Shell script to apply functions to multiple columns dynamically


Login or Register to Reply

 
Thread Tools Search this Thread
# 8  
Quote:
Originally Posted by RudiC
Please be aware that the md5sum of '10,abc' will NEVER be 73aca49763216fb96bbc2acef7b60afb as it is case sensitive.
Looks like you want a comma included. Try
Code:
awk -F\| '
NR == 1         {for (i=1; i<=NF; i++) if ("," MCOL "," ~ "," $i ",") COL[++CNT] = i
                 print $0, "HASHED COLUMNS", "HASHVALUE"
                 next
                }
                {TMP = ""
                 for (i=1; i<=CNT; i++) TMP = TMP "," $(COL[i])
                 ("echo -n " substr (TMP, 2) " | md5sum") | getline MD5
                 sub (/ *-/, "", MD5)
                 print $0, MCOL, MD5
                }
' OFS="|" MCOL="ID,NAME" file
ID|NAME|AGE|GENDER|HASHED COLUMNS|HASHVALUE
10|ABC|30|M|ID,NAME|73aca49763216fb96bbc2acef7b60afb
20|DEF|20|F|ID,NAME|9d6555fe65eb60b2f7d9174b56f667f5

Yes thank-you, you are right I should be more careful with the cases but the output now is as expected
Also can the last line MCOL="ID,NAME" be parameterized example

Code:
mcols=$1
filename=$2
awk -F\| '
NR == 1         {for (i=1; i<=NF; i++) if ("," MCOL "," ~ "," $i ",") COL[++CNT] = i
                 print $0, "HASHED COLUMNS", "HASHVALUE"
                 next
                }
                {TMP = ""
                 for (i=1; i<=CNT; i++) TMP = TMP "," $(COL[i])
                 ("echo -n " substr (TMP, 2) " | md5sum") | getline MD5
                 sub (/ *-/, "", MD5)
                 print $0, MCOL, MD5
                }
' OFS="|" MCOL="$(mcols)" file

and call the script like sh myscript.sh "ID,NAME"(I think it is a silly question but never the less I am asking)
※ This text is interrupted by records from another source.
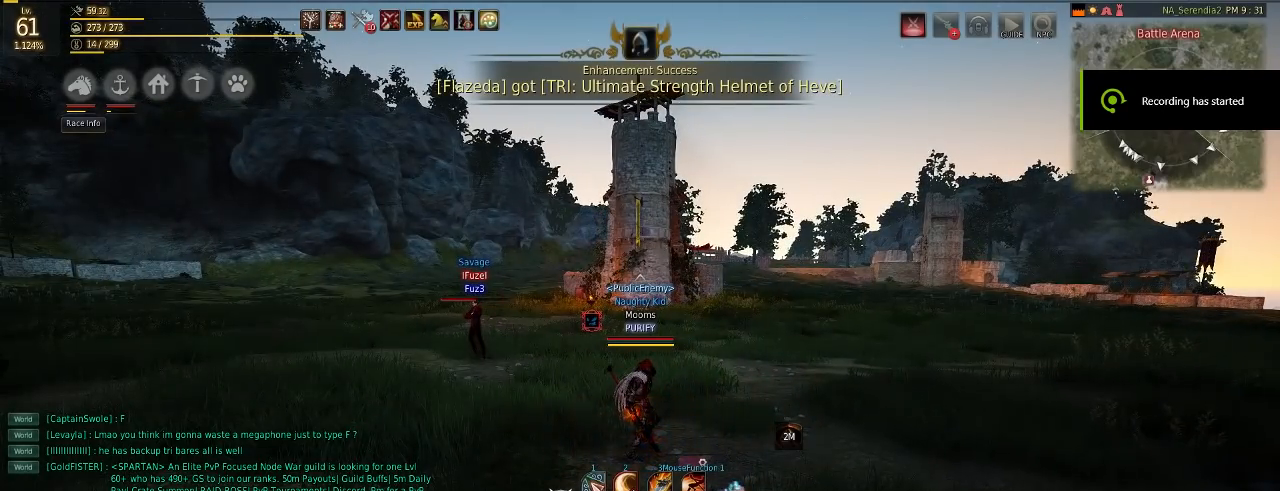
{"keys": ["d", "w"], "mouse": [], "events": [[267, "d", "down"], [267, "w", "down"]]}
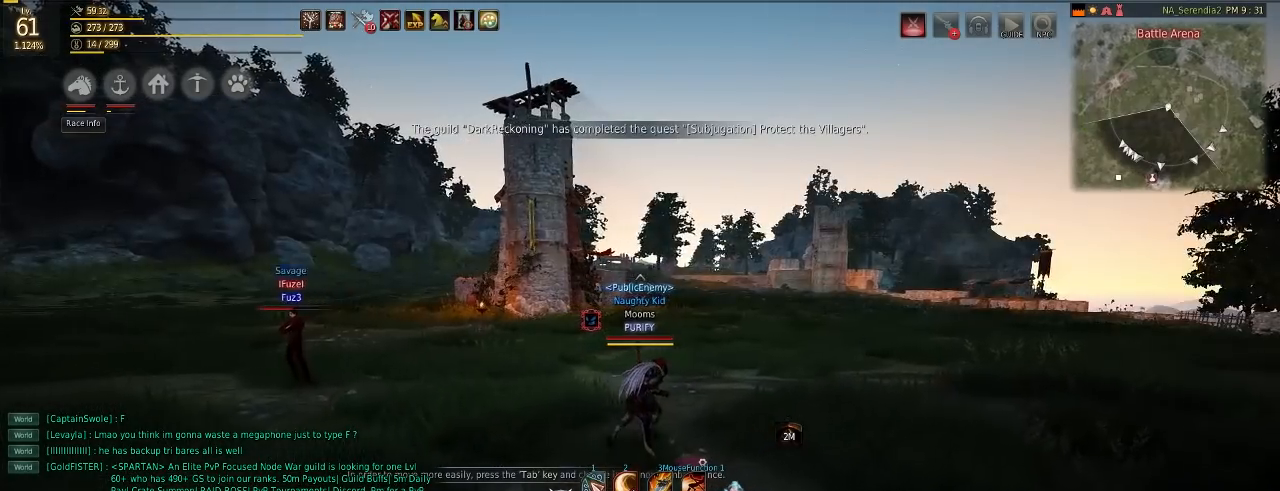
{"keys": ["d", "w"], "mouse": [], "events": []}
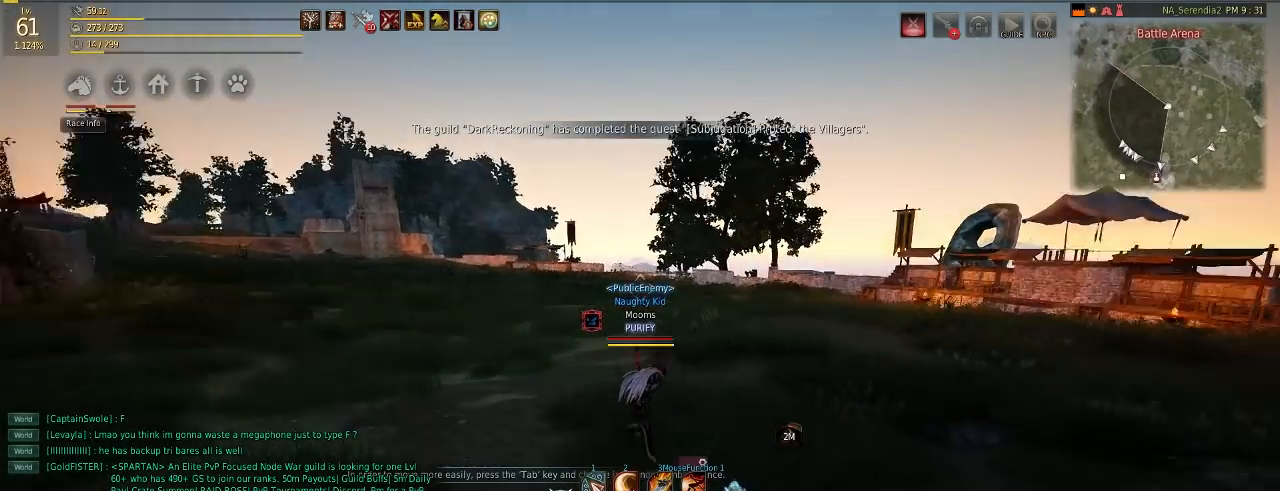
{"keys": [], "mouse": [], "events": [[284, "w", "up"], [384, "d", "up"]]}
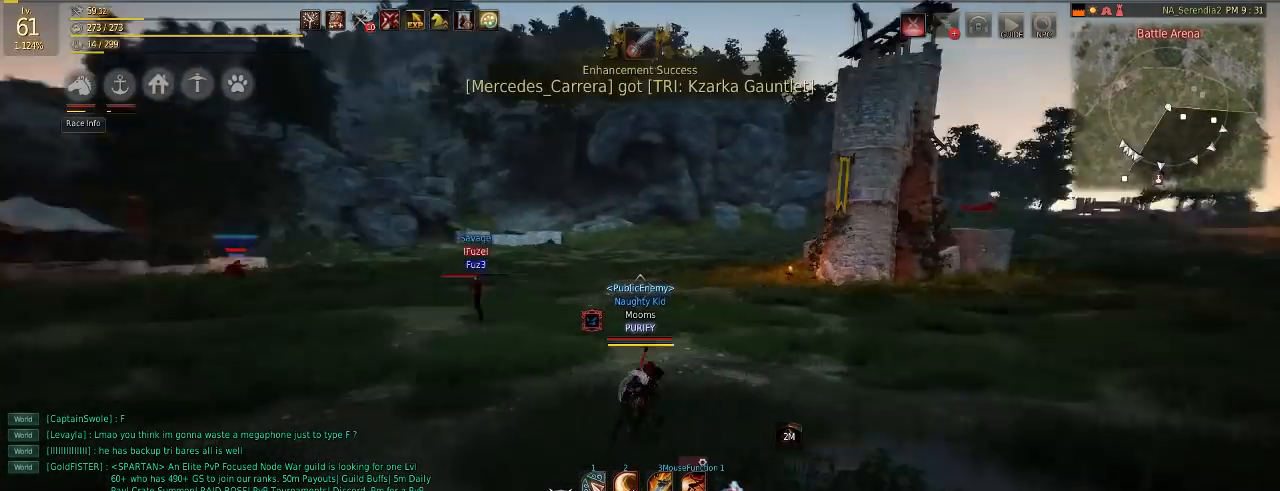
{"keys": [], "mouse": [], "events": []}
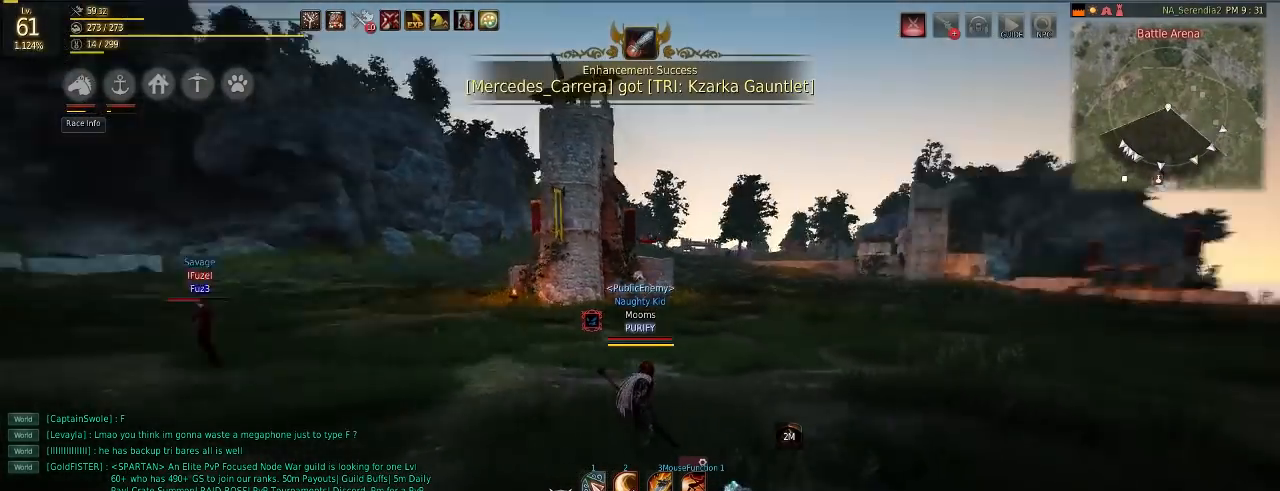
{"keys": ["w"], "mouse": [], "events": [[267, "w", "down"]]}
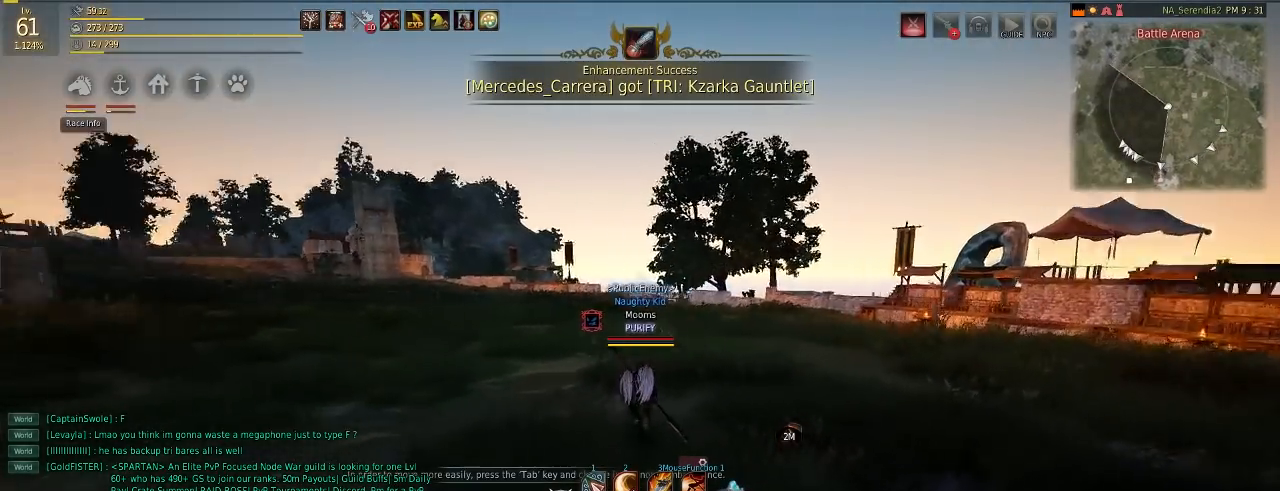
{"keys": [], "mouse": [], "events": [[17, "w", "up"], [217, "shift", "down"], [300, "e", "down"], [417, "e", "up"], [434, "shift", "up"]]}
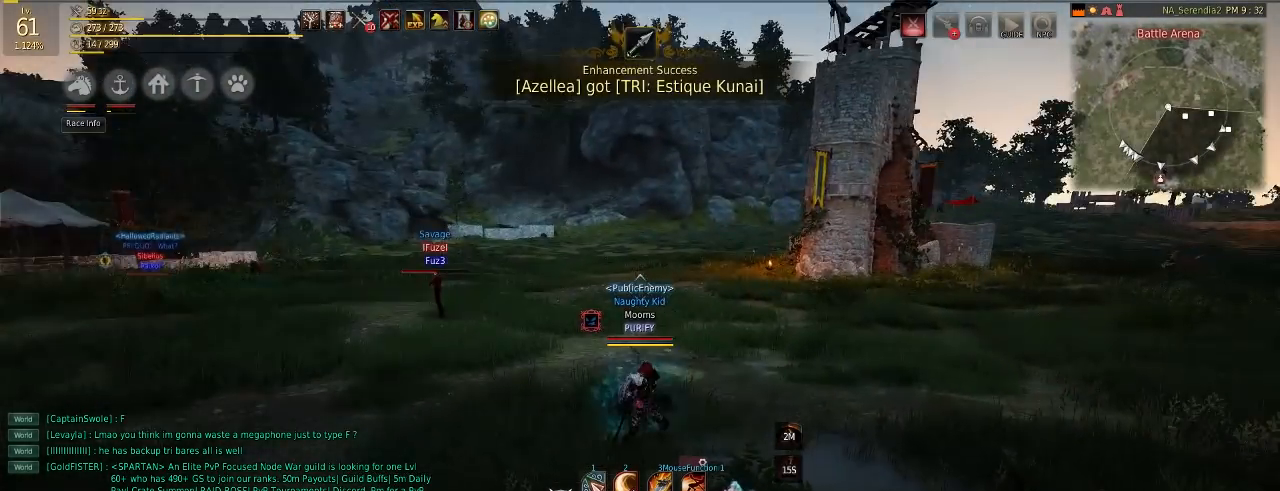
{"keys": [], "mouse": [], "events": [[67, "w", "down"], [284, "w", "up"]]}
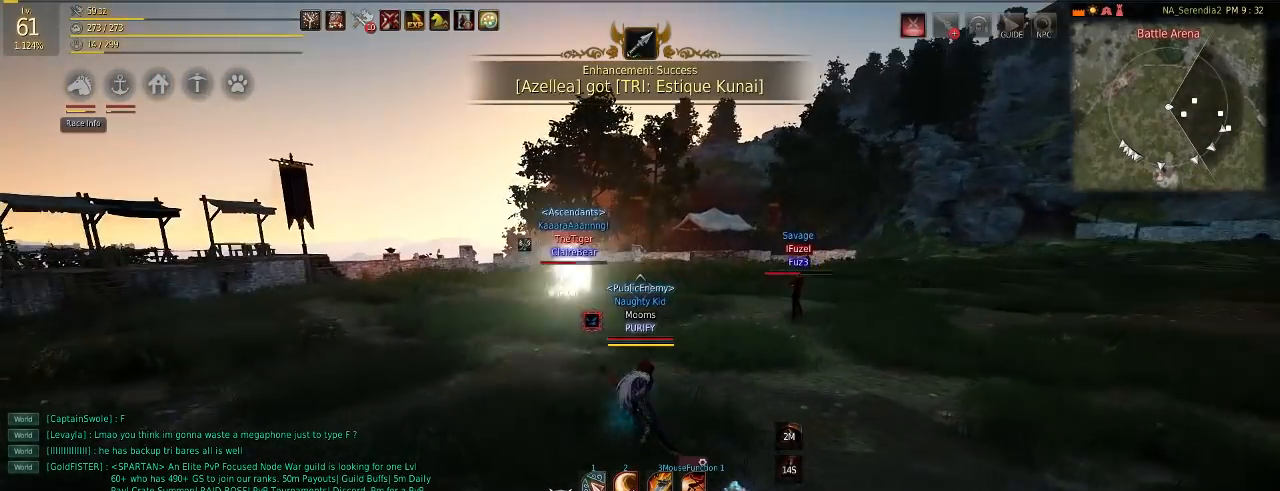
{"keys": [], "mouse": [], "events": []}
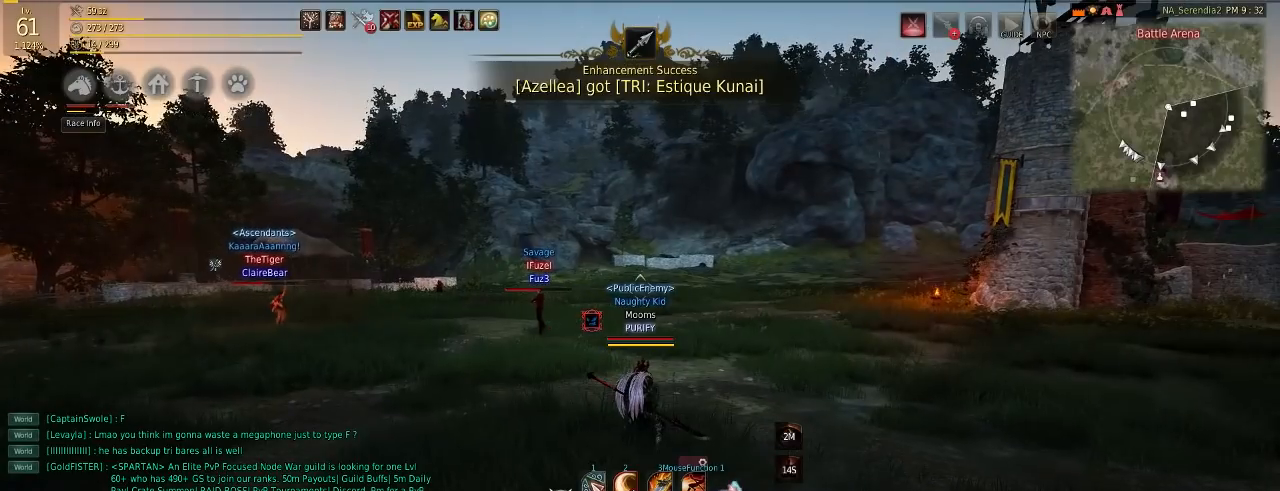
{"keys": [], "mouse": [], "events": []}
Also I am trying to understand your code line by line could you point me how debug this code I am not asking you to explain line by line but can you pls point me towards the direction for me to better understand the code.

Thanks.
# 9  
Quote:
Originally Posted by mkathi
Yes thank-you, you are right I should be more careful with the cases
Yes.

Quote:
Also can the last line MCOL="ID,NAME" be parameterized example . . . and call the script like sh myscript.sh "ID,NAME"(I think it is a silly question but never the less I am asking)
How about just trying and using MCOL="$1"? The syntax you used is called "command substitution".
Quote:
Also I am trying to understand your code line by line could you point me how debug this code I am not asking you to explain line by line but can you pls point me towards the direction for me to better understand the code.
Thanks.
When operating on the first data line, I collect the target column numbers as indices into an array. For all remaining lines, I assemble these column values separated by commas into a TMP variable, execute echo ... | md5sum on it, getline the result into a variable, and, after some massaging, print the desired outout line.
Aside, if your file has more lines than awk allows for open files, you'd need to close the system calls after each use...
# 10  
Quote:
Originally Posted by RudiC
Yes.

How about just trying and using MCOL="$1"? The syntax you used is called "command substitution".
When operating on the first data line, I collect the target column numbers as indices into an array. For all remaining lines, I assemble these column values separated by commas into a TMP variable, execute echo ... | md5sum on it, getline the result into a variable, and, after some massaging, print the desired outout line.
Aside, if your file has more lines than awk allows for open files, you'd need to close the system calls after each use...
Yes I will try command substitution when I reach to work tomorrow online unix terminals are giving me a hard time.

Thanks for explaining the code after a lot of googling I am at the stage where i can understand 80% of the code written except why "," MCOL "," ~ "," $1 "," the "," in this if statement but I am learning awk and will figure it out soon.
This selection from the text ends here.